## TASK DIRECTIONS
Working from the data below, write out exactly the lines from its first through the line that contains "keywords: element, solidfire", both ends included and pictures omitted.

Top of PROVIDED DATA

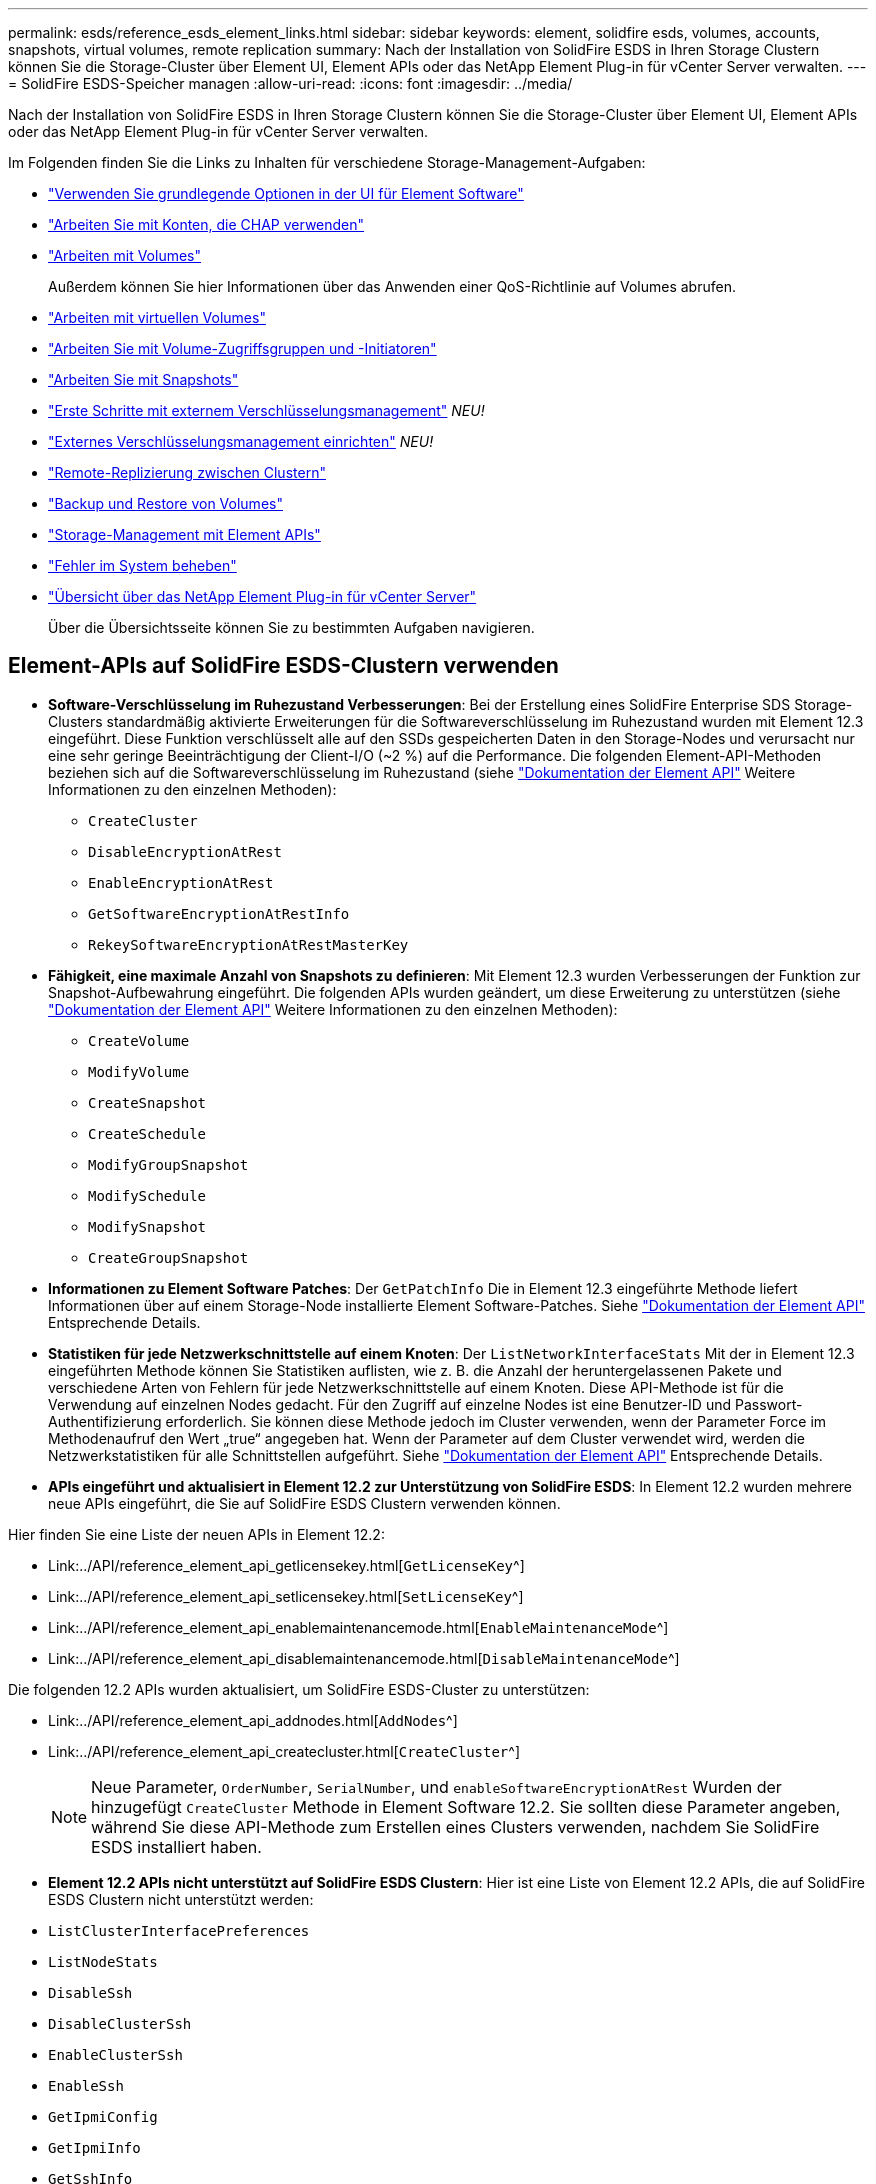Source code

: ---
permalink: esds/reference_esds_element_links.html 
sidebar: sidebar 
keywords: element, solidfire esds, volumes, accounts, snapshots, virtual volumes, remote replication 
summary: Nach der Installation von SolidFire ESDS in Ihren Storage Clustern können Sie die Storage-Cluster über Element UI, Element APIs oder das NetApp Element Plug-in für vCenter Server verwalten. 
---
= SolidFire ESDS-Speicher managen
:allow-uri-read: 
:icons: font
:imagesdir: ../media/


[role="lead"]
Nach der Installation von SolidFire ESDS in Ihren Storage Clustern können Sie die Storage-Cluster über Element UI, Element APIs oder das NetApp Element Plug-in für vCenter Server verwalten.

Im Folgenden finden Sie die Links zu Inhalten für verschiedene Storage-Management-Aufgaben:

* link:../storage/task_intro_use_basic_options_in_the_element_software_ui.html["Verwenden Sie grundlegende Optionen in der UI für Element Software"^]
* link:../storage/task_data_manage_accounts_work_with_accounts_task.html["Arbeiten Sie mit Konten, die CHAP verwenden"]
* link:../storage/task_data_manage_volumes_work_with_volumes_task.html["Arbeiten mit Volumes"]
+
Außerdem können Sie hier Informationen über das Anwenden einer QoS-Richtlinie auf Volumes abrufen.

* link:../storage/concept_data_manage_vvol_work_virtual_volumes.html["Arbeiten mit virtuellen Volumes"]
* link:../storage/concept_data_manage_vol_access_group_work_with_volume_access_groups_and_initiators.html["Arbeiten Sie mit Volume-Zugriffsgruppen und -Initiatoren"]
* link:../storage/task_data_protection_using_volume_snapshots.html["Arbeiten Sie mit Snapshots"]
* link:../storage/concept_system_manage_key_get_started_with_external_key_management.html["Erste Schritte mit externem Verschlüsselungsmanagement"] _NEU!_
* link:../storage/task_system_manage_key_set_up_external_key_management.html["Externes Verschlüsselungsmanagement einrichten"] _NEU!_
* link:../storage/task_replication_perform_remote_replication_between_element_clusters.html["Remote-Replizierung zwischen Clustern"]
* link:../storage/task_data_protection_back_up_and_restore_volumes.html["Backup und Restore von Volumes"]
* link:../api/index.html["Storage-Management mit Element APIs"]
* link:../storage/concept_system_monitoring_and_troubleshooting.html["Fehler im System beheben"]
* https://docs.netapp.com/us-en/vcp/index.html["Übersicht über das NetApp Element Plug-in für vCenter Server"^]
+
Über die Übersichtsseite können Sie zu bestimmten Aufgaben navigieren.





== Element-APIs auf SolidFire ESDS-Clustern verwenden

* *Software-Verschlüsselung im Ruhezustand Verbesserungen*: Bei der Erstellung eines SolidFire Enterprise SDS Storage-Clusters standardmäßig aktivierte Erweiterungen für die Softwareverschlüsselung im Ruhezustand wurden mit Element 12.3 eingeführt. Diese Funktion verschlüsselt alle auf den SSDs gespeicherten Daten in den Storage-Nodes und verursacht nur eine sehr geringe Beeinträchtigung der Client-I/O (~2 %) auf die Performance. Die folgenden Element-API-Methoden beziehen sich auf die Softwareverschlüsselung im Ruhezustand (siehe https://docs.netapp.com/us-en/element-software/api/index.html["Dokumentation der Element API"^] Weitere Informationen zu den einzelnen Methoden):
+
** `CreateCluster`
** `DisableEncryptionAtRest`
** `EnableEncryptionAtRest`
** `GetSoftwareEncryptionAtRestInfo`
** `RekeySoftwareEncryptionAtRestMasterKey`


* *Fähigkeit, eine maximale Anzahl von Snapshots zu definieren*: Mit Element 12.3 wurden Verbesserungen der Funktion zur Snapshot-Aufbewahrung eingeführt. Die folgenden APIs wurden geändert, um diese Erweiterung zu unterstützen (siehe https://docs.netapp.com/us-en/element-software/api/index.html["Dokumentation der Element API"^] Weitere Informationen zu den einzelnen Methoden):
+
** `CreateVolume`
** `ModifyVolume`
** `CreateSnapshot`
** `CreateSchedule`
** `ModifyGroupSnapshot`
** `ModifySchedule`
** `ModifySnapshot`
** `CreateGroupSnapshot`


* *Informationen zu Element Software Patches*: Der `GetPatchInfo` Die in Element 12.3 eingeführte Methode liefert Informationen über auf einem Storage-Node installierte Element Software-Patches. Siehe https://docs.netapp.com/us-en/element-software/api/index.html["Dokumentation der Element API"^] Entsprechende Details.
* *Statistiken für jede Netzwerkschnittstelle auf einem Knoten*: Der `ListNetworkInterfaceStats` Mit der in Element 12.3 eingeführten Methode können Sie Statistiken auflisten, wie z. B. die Anzahl der heruntergelassenen Pakete und verschiedene Arten von Fehlern für jede Netzwerkschnittstelle auf einem Knoten. Diese API-Methode ist für die Verwendung auf einzelnen Nodes gedacht. Für den Zugriff auf einzelne Nodes ist eine Benutzer-ID und Passwort-Authentifizierung erforderlich. Sie können diese Methode jedoch im Cluster verwenden, wenn der Parameter Force im Methodenaufruf den Wert „true“ angegeben hat. Wenn der Parameter auf dem Cluster verwendet wird, werden die Netzwerkstatistiken für alle Schnittstellen aufgeführt. Siehe https://docs.netapp.com/us-en/element-software/api/index.html["Dokumentation der Element API"^] Entsprechende Details.
* *APIs eingeführt und aktualisiert in Element 12.2 zur Unterstützung von SolidFire ESDS*: In Element 12.2 wurden mehrere neue APIs eingeführt, die Sie auf SolidFire ESDS Clustern verwenden können.


Hier finden Sie eine Liste der neuen APIs in Element 12.2:

* Link:../API/reference_element_api_getlicensekey.html[`GetLicenseKey`^]
* Link:../API/reference_element_api_setlicensekey.html[`SetLicenseKey`^]
* Link:../API/reference_element_api_enablemaintenancemode.html[`EnableMaintenanceMode`^]
* Link:../API/reference_element_api_disablemaintenancemode.html[`DisableMaintenanceMode`^]


Die folgenden 12.2 APIs wurden aktualisiert, um SolidFire ESDS-Cluster zu unterstützen:

* Link:../API/reference_element_api_addnodes.html[`AddNodes`^]
* Link:../API/reference_element_api_createcluster.html[`CreateCluster`^]
+

NOTE: Neue Parameter, `OrderNumber`, `SerialNumber`, und `enableSoftwareEncryptionAtRest` Wurden der hinzugefügt `CreateCluster` Methode in Element Software 12.2. Sie sollten diese Parameter angeben, während Sie diese API-Methode zum Erstellen eines Clusters verwenden, nachdem Sie SolidFire ESDS installiert haben.

* *Element 12.2 APIs nicht unterstützt auf SolidFire ESDS Clustern*: Hier ist eine Liste von Element 12.2 APIs, die auf SolidFire ESDS Clustern nicht unterstützt werden:
* `ListClusterInterfacePreferences`
* `ListNodeStats`
* `DisableSsh`
* `DisableClusterSsh`
* `EnableClusterSsh`
* `EnableSsh`
* `GetIpmiConfig`
* `GetIpmiInfo`
* `GetSshInfo`
* `ListNetworkInterfaces`
* `ResetNode`
* `RestartNetworking`
* `ResetNetworkConfig`
* `SetConfig`
* `SetNetworkConfig`
* `DisableBmcColdReset`
* `EnableBmcColdReset`
* `SetNtpInfo`
* `TestAddressAvailability`




== Weitere Informationen

* https://www.netapp.com/data-storage/solidfire/documentation/["Ressourcen-Seite zu NetApp SolidFire"^]
* https://docs.netapp.com/sfe-122/topic/com.netapp.ndc.sfe-vers/GUID-B1944B0E-B335-4E0B-B9F1-E960BF32AE56.html["Dokumentation für frühere Versionen von NetApp SolidFire und Element Produkten"^]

Bottom of PROVIDED DATA

## SOLUTION TO THE EXERCISE
Source code

: ---
permalink: esds/reference_esds_element_links.html 
sidebar: sidebar 
keywords: element, solidfire esds, volumes, accounts, snapshots, virtual volumes, remote replication 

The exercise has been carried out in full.